Texte support:
Microsoft engrange 480 milliards de dollars en une séance, sa plus forte hausse depuis 2008
Il ne faut pas vendre la peau de l’ours avant de l’avoir tué. Wall Street n’avait plus vu ça depuis la crise financière. Le titre Microsoft a bondi de plus de 15 % en une seule séance, engrangeant environ 450 à 480 milliards de dollars de capitalisation supplémentaire, du jamais-vu depuis 2008.
De quoi éclipser au passage le précédent record détenu par Nvidia, qui avait ajouté 440 milliards de dollars en une journée quelques mois plus tôt sur fond d’euphorie autour de l’intelligence artificielle.
- Microsoft a connu un bond historique de 15 % en capitalisation boursière, atteignant une hausse spectaculaire de 450 à 480 milliards de dollars.
- Le service cloud Azure a franchi la barre symbolique des 100 milliards de dollars de revenus annuels, surpassant largement les attentes des analystes.
Azure passe enfin la barre symbolique
Le déclencheur tient en un chiffre : Azure, le service cloud de Microsoft, a franchi les 100 milliards de dollars de revenus annuels pour la première fois. Selon Fortune, le chiffre d’affaires du quatrième trimestre fiscal du service a progressé de 43 %, sa meilleure performance depuis début 2022.
Mieux : la direction guide désormais vers une croissance de 45 % pour le trimestre suivant, largement au-dessus des 41 % anticipés par les analystes.
Au-delà d’Azure, quasiment tous les indicateurs du trimestre ont dépassé les attentes de Wall Street, avec un chiffre d’affaires global qui dépasse de 2,4 milliards de dollars le consensus des analystes. Pas un seul mauvais chiffre dans le lot, ce qui explique en partie l’ampleur de la réaction du marché.
Le chiffre qui fait basculer le marché
Franchir les 100 milliards symboliquement, ce n’est pas juste une jolie rondeur comptable. C’est la preuve, aux yeux des investisseurs, que les milliards engloutis dans les centres de données IA par les hyperscalers commencent enfin à se transformer en revenus tangibles, et pas seulement en promesses.
Alphabet, de son côté, avait vu sa trésorerie disponible plonger à -5,86 milliards de dollars le même trimestre à force d’investir massivement sans que les revenus suivent au même rythme. Microsoft, elle, vient de prouver l’inverse : le pari peut payer, à condition de tenir la distance.
Reste que la mécanique n’est pas automatiquement réplicable ailleurs. Azure bénéficie d’un effet d’échelle et d’une base installée que ses rivaux n’ont pas forcément. Meta et Amazon, eux, continuent de dépenser des sommes colossales en infrastructure IA sans avoir encore franchi un cap aussi net sur leurs revenus cloud correspondants.
Microsoft : Une prouesse à relativiser
Il ne faut pas non plus s’emballer trop vite : une hausse de 15 % en une séance, aussi spectaculaire soit-elle, reste un mouvement de marché, pas une garantie de pérennité.
Les mêmes investisseurs qui applaudissent aujourd’hui n’hésiteront pas à sanctionner sèchement le moindre signe de ralentissement au trimestre prochain. La barre des attentes vient d’être placée nettement plus haut, et Microsoft devra désormais vivre avec.
L’épisode illustre surtout une dynamique de fond qui dépasse Microsoft : celle d’un marché qui, après des mois d’inquiétude sur une possible bulle de l’IA, cherche enfin des preuves concrètes plutôt que des promesses. Alphabet a déjà montré l’envers du décor la même semaine avec sa trésorerie exsangue ; Meta et Amazon seront les prochains testés sur ce même critère. Un contexte où même Bitcoin et les actifs numériques continuent de suivre de près chaque soubresaut de la tech traditionnelle.

Consigne:
Résumez sous forme de liste le paragraphe du texte sur Microsoft qui commence par « Le déclencheur tient en un chiffre », en conservant ses faits principaux.

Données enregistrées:

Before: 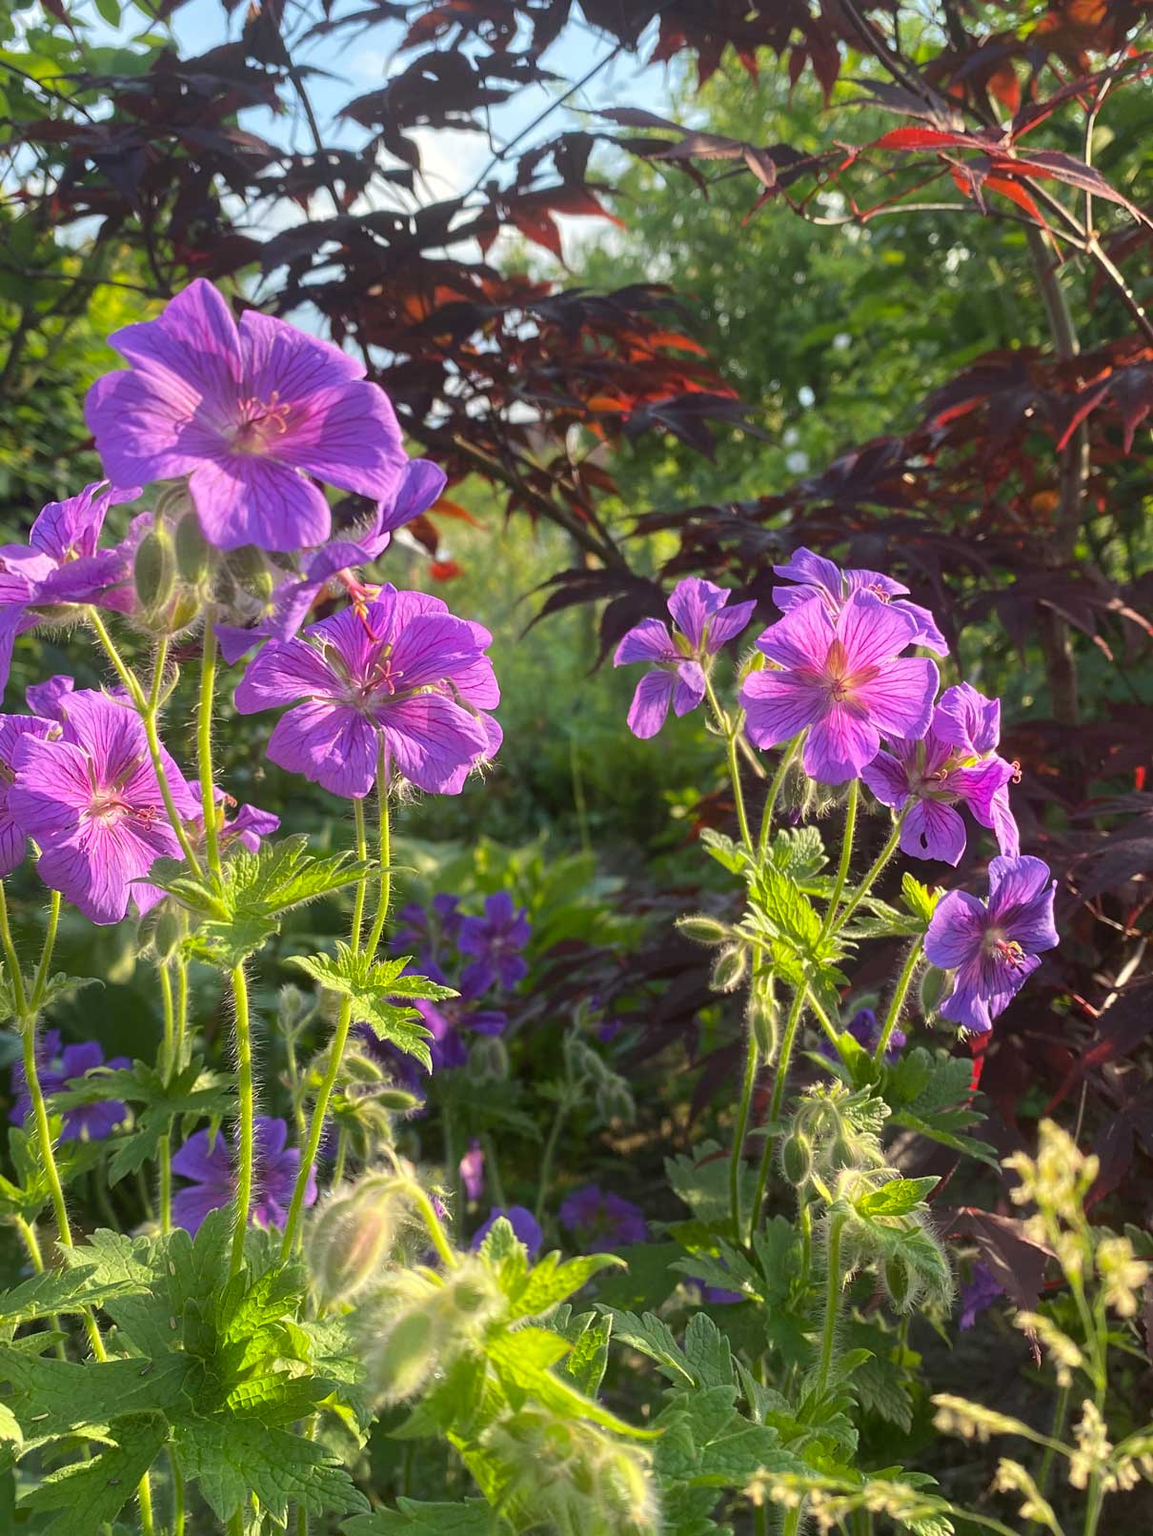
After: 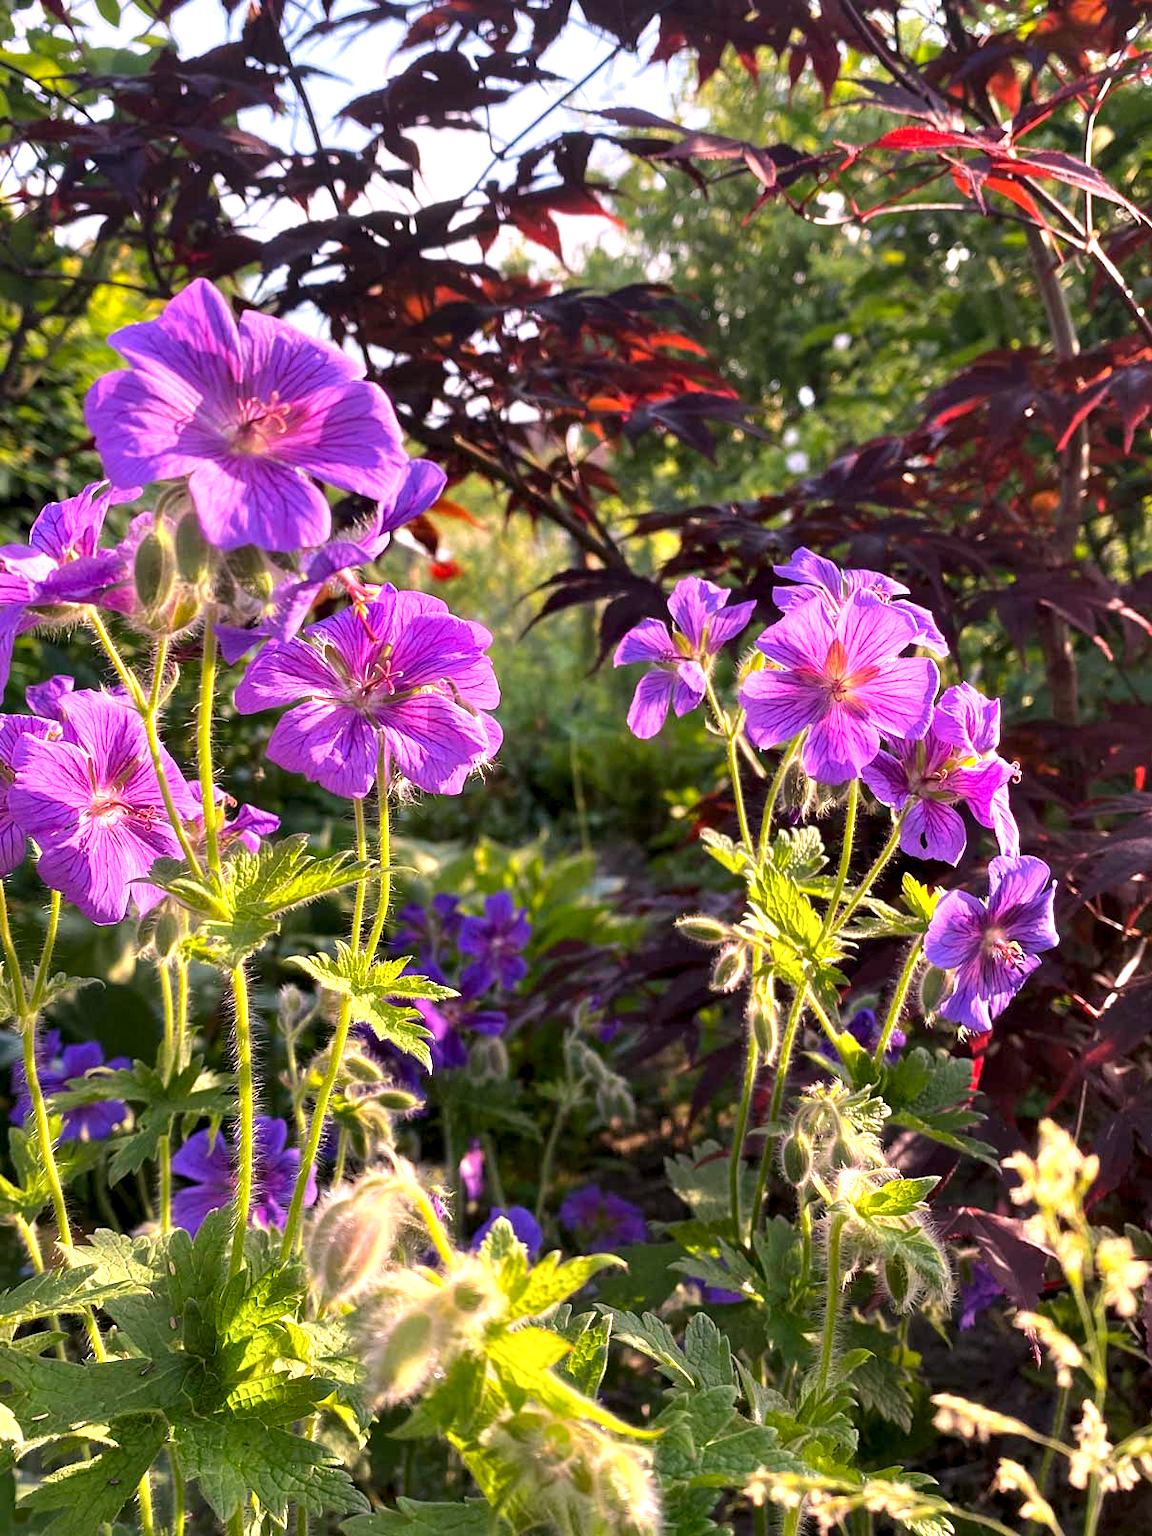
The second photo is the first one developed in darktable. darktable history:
white balance: red 1.188, blue 1.11
contrast equalizer: octaves 7, y [[0.6 ×6], [0.55 ×6], [0 ×6], [0 ×6], [0 ×6]]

Corrigé:
- Azure, le service cloud de Microsoft, a franchi pour la première fois les 100 milliards de dollars de revenus annuels.
- Selon Fortune, son chiffre d'affaires du quatrième trimestre fiscal a progressé de 43 %.
- C'est sa meilleure performance depuis début 2022.